Maybe this what they meant? I dunno. I can see this being helpful in irb/pry.

In the end, we did end up making an offer to this candidate. They did well on everything we asked them. This was the only "brain fart" they had.

I once passed a whiteboard interview just calling random made-up operations on generic java arrays, like Array.flatten().

I was relatively new to programming and had been practicing in Java but didn't know how to execute a lot of map/filter/reduce operations off the top of my head like that. I did, however, know that my interviewer was a Python programmer that probably didn't know much about Java language features.

I thought you were allowed to assume functions you needed in the interest of a modular solution. Array.flatten is an obvious “assume I have this, I would write it anyways.”

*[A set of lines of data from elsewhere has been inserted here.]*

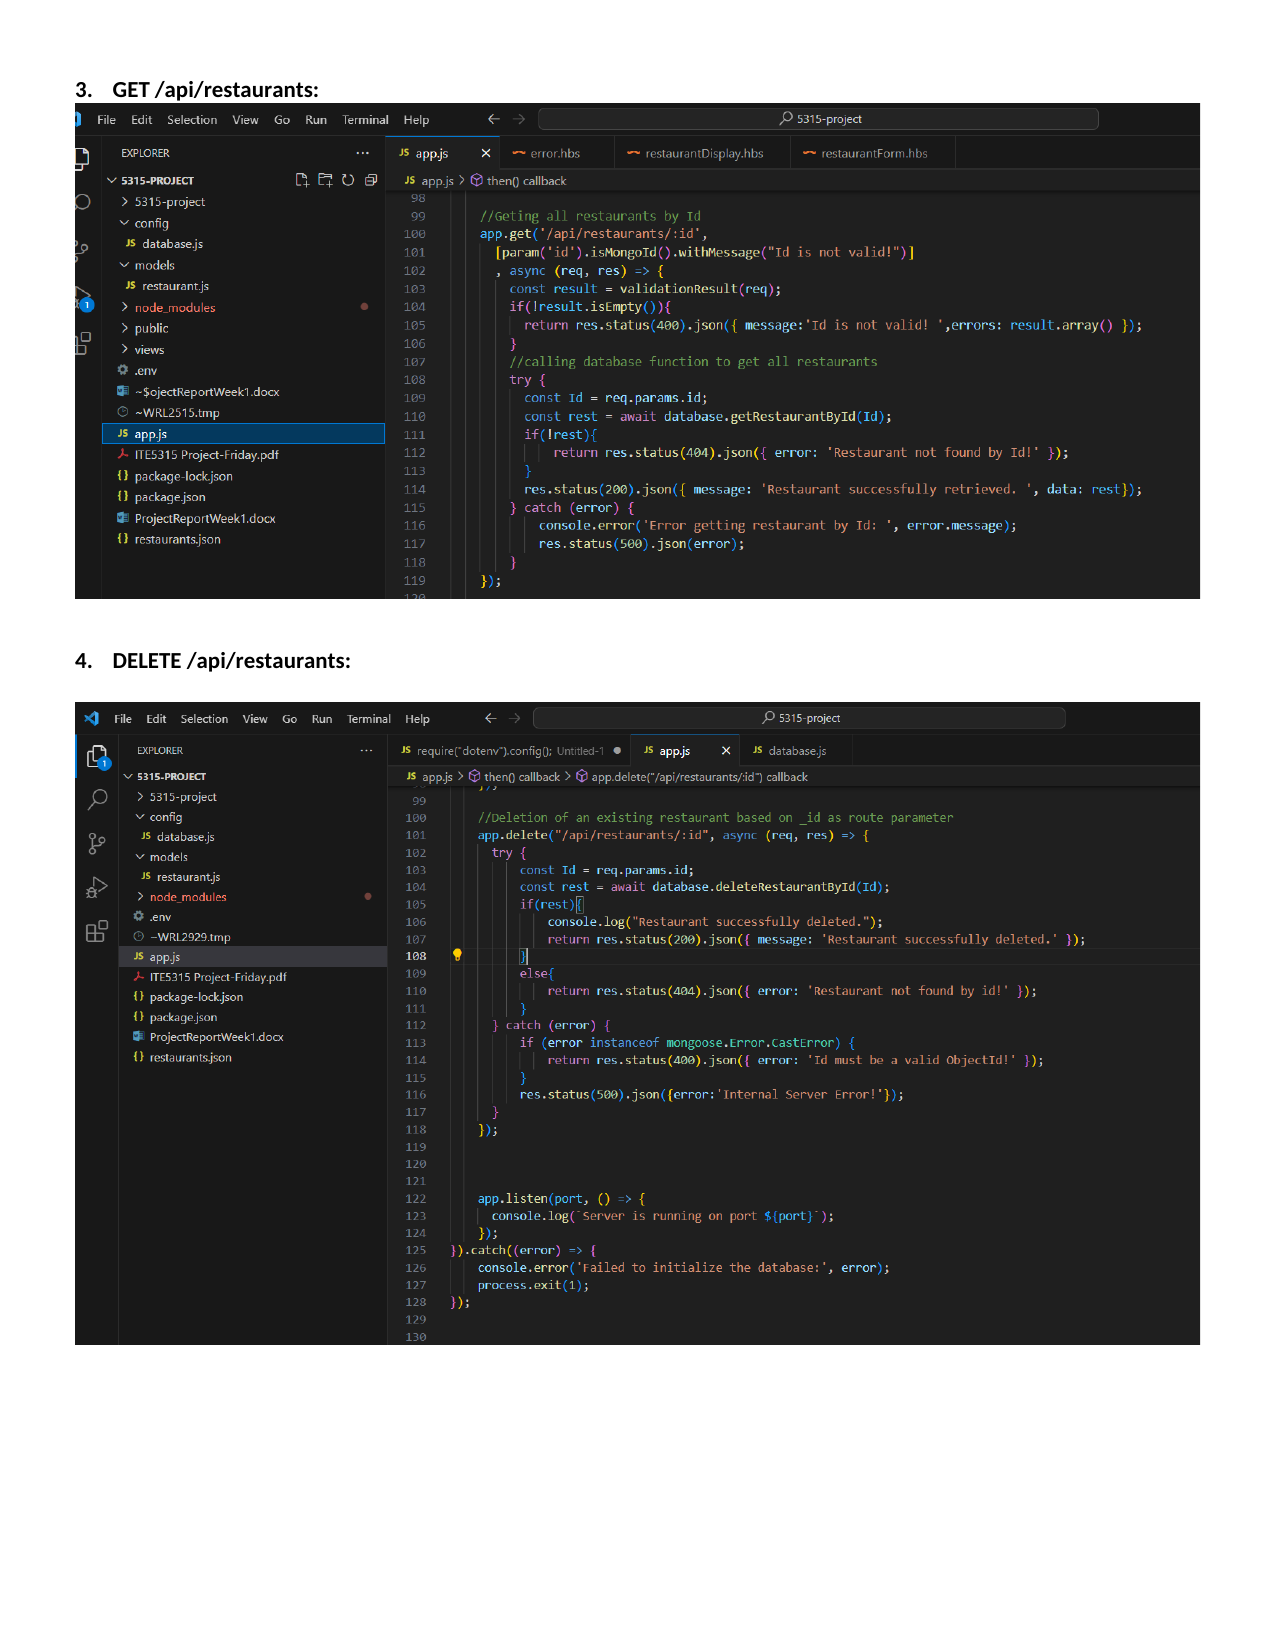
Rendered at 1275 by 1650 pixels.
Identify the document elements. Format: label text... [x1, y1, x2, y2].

list DELETE /api/restaurants: [75, 646, 1200, 674]
picture [75, 103, 1200, 599]
list GET /api/restaurants: [75, 75, 1200, 103]
picture [75, 702, 1200, 1345]
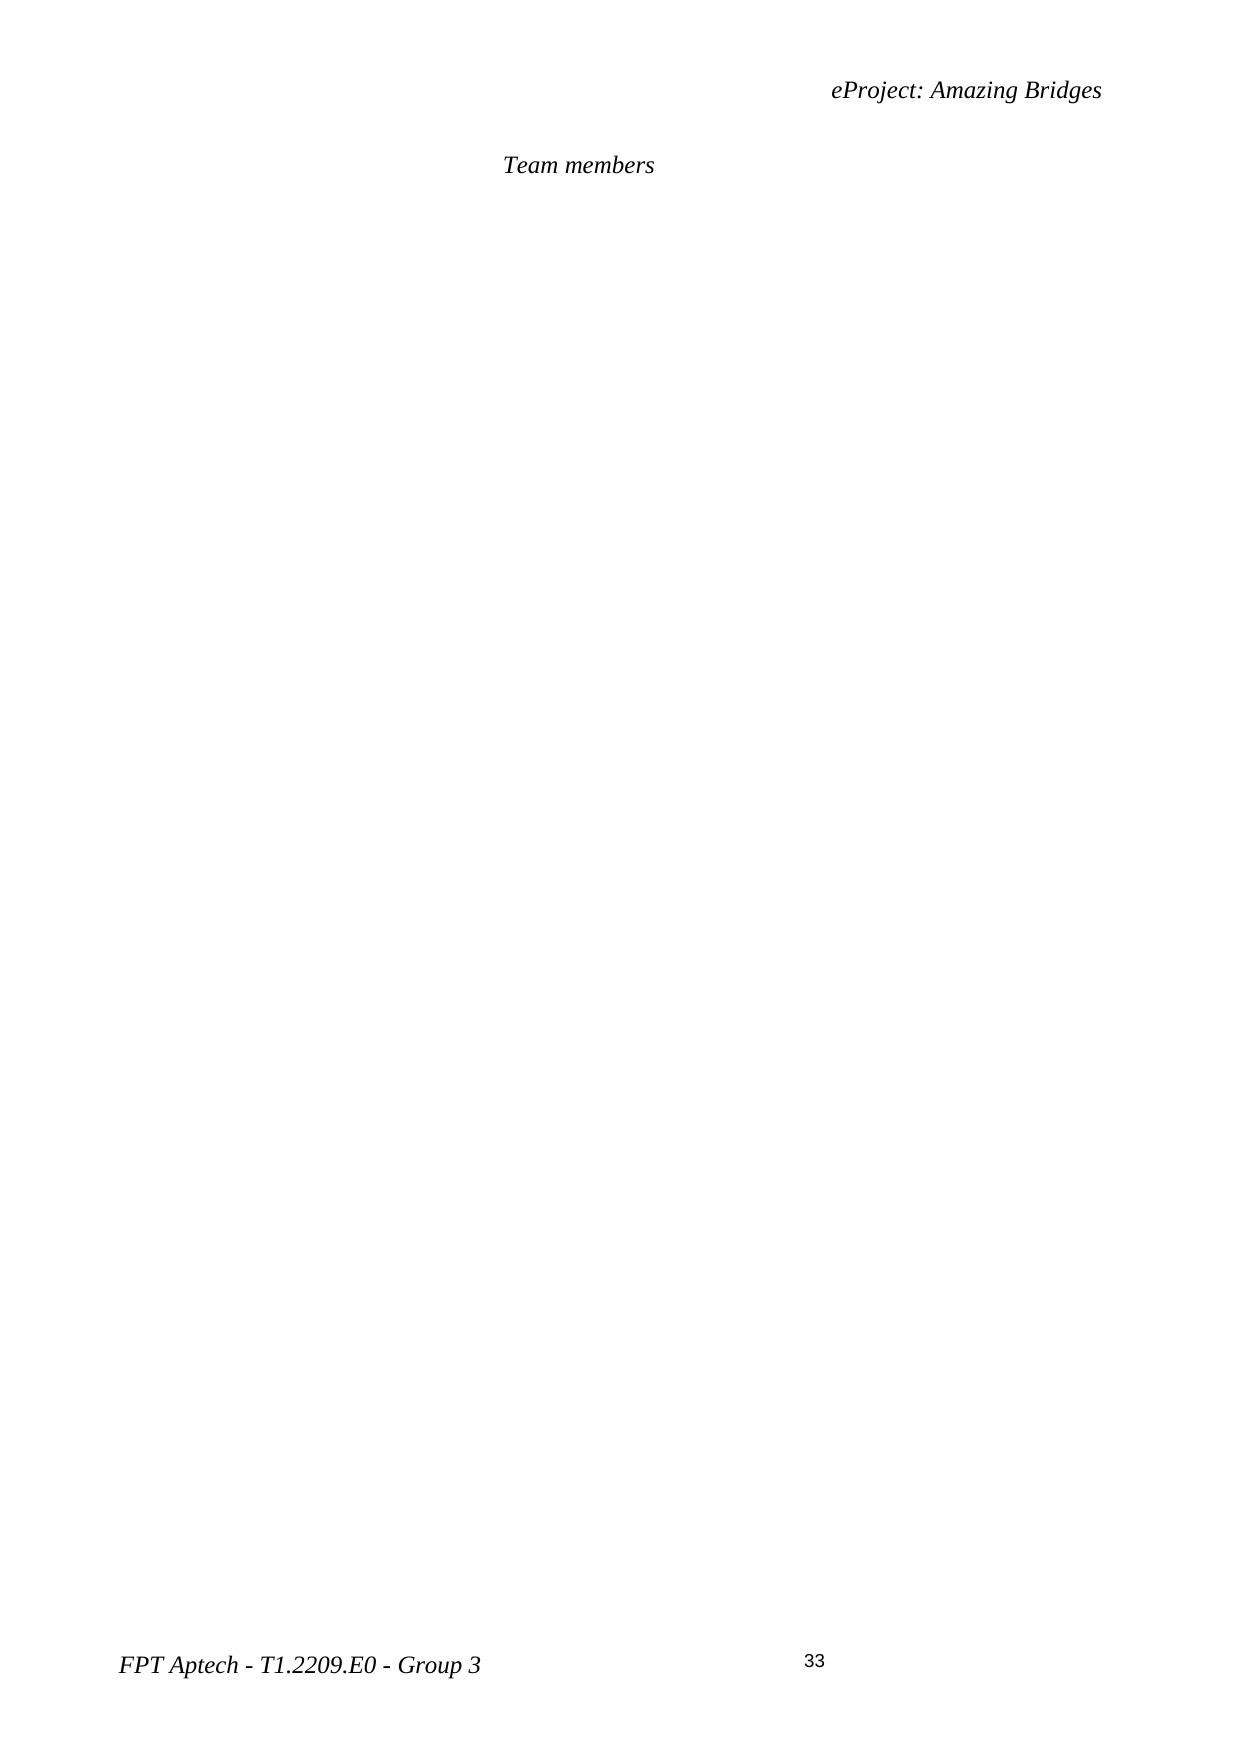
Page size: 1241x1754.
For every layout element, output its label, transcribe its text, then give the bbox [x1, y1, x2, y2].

text Team members [4, 150, 1156, 179]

I think most decent interviews will give you a pass on an enhanced standard library.

When doing an interview at Google in C, I asked if I could assume I had a hashtable implementation with so-and-so interface, and the interviewer said no ¯\_(ツ)_/¯
This depends on the question but I assume that in this case the interviewer wanted a different solution than one using a hash table.
Ouch. Well, most hashtables in C are custom, I guess.
If you can explain what it is supposed to do, I don't care a whit if you make up a method that probably exists in a standard library somewhere (Guava / Apache Commons, or wherever). If it's slightly more obscure, you might have to write pseudocode to show you know how it might be implemented.
This one candidate had been allowed to skip the phone screen, and phone screens would likely have filtered them out. Candidate used Java and claimed to be deeply familiar with it. Obviously this isn't exact, but the result looked something like this:

    public isTheFooBarred(class Node { int[][] positions, int size } node, int x, int y, Set visited = new HashSet(node.size)) {
      // ...
    }
The first parameter to the method had an inlined class definition, and the last parameter was optional. We discussed this and the candidate claimed that this was legal vanilla Java. In the case of the last parameter, the candidate claimed that the compiler generated every possible combination of methods including and excluding each of the optional parameters (so, 2^n methods).

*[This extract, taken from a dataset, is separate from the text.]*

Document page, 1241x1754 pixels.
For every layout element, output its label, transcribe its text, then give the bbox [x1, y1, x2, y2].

I really tried to give the candidate the benefit of the doubt, and asked if there was some sort of annotation processor or code pre-processor that they were using, but they were adamant that it was plain old vanilla Java. I'm pretty sure that they were using some in-house built thing, but their solution had significant problems, so it wasn't the only reason I was against the hire.

I've had people interview for a Java job who didn't realise strings were immutable.

The question asked was a very short multiple choice; only two of the answers were possible under immutability.

That doesn't sound like a good question at. It sounds like you're looking for "Java programmers" instead of solid engineers.

When I interviewed for my current job using Java, I had been programming in Ruby and JS for the better part of a decade and had to refresh my Java syntax fairly quickly. I know I made some dumb syntax mistakes in my phone interview, like instantiating collections totally incorrectly. I distinctly remember one of my in-person interviewers saying "well, in Java it's boolean, not bool, but sure...". More semantically, I may very well have messed up mutability of collections and primitive conversions and boxing and such.

Enough of my interviewers saw through all of this that I got the job. Now people on my team come to me and say, "hey you're a java guy right?" and ask me questions about this stuff. I wasn't a java expert when I interviewed, but now I am, because that's what my job required, so I learned it. That's what my interviewers were looking for, to the company's benefit.

You're right that it is not disqualifying even if the Java expertise is essential for the job and the candidate describes themselves as a Java expert. This was a single short question among many though. And it's pretty fundamental to Java methinks.

BTW, they still got hired and proceeded to be a solid productivity reducer and all round waste of time.